■ WHAT THE EXERCISE ASKS: Rewrite the text of the records with "Schneider Electric" replaced by "Schneider" and everything else unchanged. Leave the pictures out.

[Extracted records]
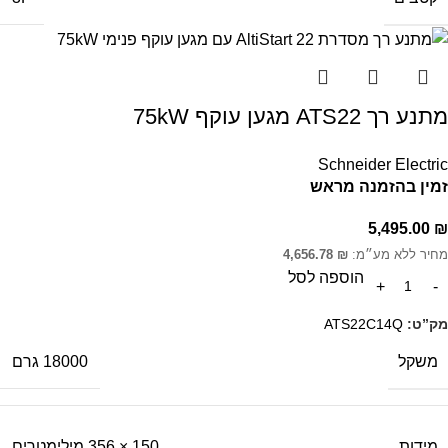
מתנע רך ATS22 מגען עוקף 75kW
Schneider Electric
זמין בהזמנה מראש
5,495.00
₪
מחיר ללא מע״מ:
₪
4,656.78
הוספה לסל
מק”ט:
ATS22C14Q
משקל
18000 גרם
מידות
150 × 356 מילימטרים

■ RESPONSE BOX:
מתנע רך ATS22 מגען עוקף 75kW
Schneider
זמין בהזמנה מראש
5,495.00
₪
מחיר ללא מע״מ:
₪
4,656.78
הוספה לסל
מק”ט:
ATS22C14Q
משקל
18000 גרם
מידות
150 × 356 מילימטרים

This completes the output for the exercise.